━━━━━ Provided records ━━━━━
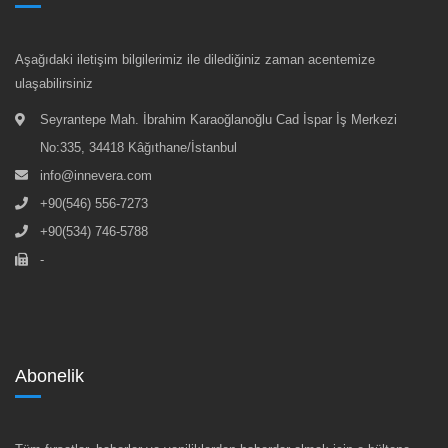
Aşağıdaki iletişim bilgilerimiz ile dilediğiniz zaman acentemize
ulaşabilirsiniz
Seyrantepe Mah. İbrahim Karaoğlanoğlu Cad İspar İş Merkezi
No:335, 34418 Kâğıthane/İstanbul
info@innevera.com
+90(546) 556-7273
+90(534) 746-5788
-
Abonelik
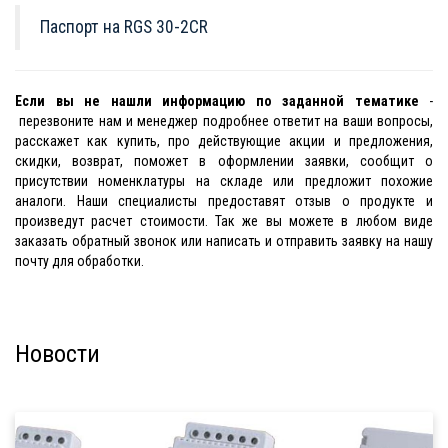
Паспорт на RGS 30-2CR
Если вы не нашли информацию по заданной тематике
-
перезвоните нам и менеджер подробнее ответит на ваши вопросы,
расскажет как купить, про действующие акции и предложения,
скидки, возврат, поможет в оформлении заявки, сообщит о
присутствии номенклатуры на складе или предложит похожие
аналоги. Наши специалисты предоставят отзыв о продукте и
произведут расчет стоимости. Так же вы можете в любом виде
заказать обратный звонок или написать и отправить заявку на нашу
почту для обработки.
Новости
━━━━━
Take the records above and transcribe them exactly, dropping every picture.

- **Reply**:
Aşağıdaki iletişim bilgilerimiz ile dilediğiniz zaman acentemize
ulaşabilirsiniz
Seyrantepe Mah. İbrahim Karaoğlanoğlu Cad İspar İş Merkezi
No:335, 34418 Kâğıthane/İstanbul
info@innevera.com
+90(546) 556-7273
+90(534) 746-5788
-
Abonelik
Паспорт на RGS 30-2CR
Если вы не нашли информацию по заданной тематике
-
перезвоните нам и менеджер подробнее ответит на ваши вопросы,
расскажет как купить, про действующие акции и предложения,
скидки, возврат, поможет в оформлении заявки, сообщит о
присутствии номенклатуры на складе или предложит похожие
аналоги. Наши специалисты предоставят отзыв о продукте и
произведут расчет стоимости. Так же вы можете в любом виде
заказать обратный звонок или написать и отправить заявку на нашу
почту для обработки.
Новости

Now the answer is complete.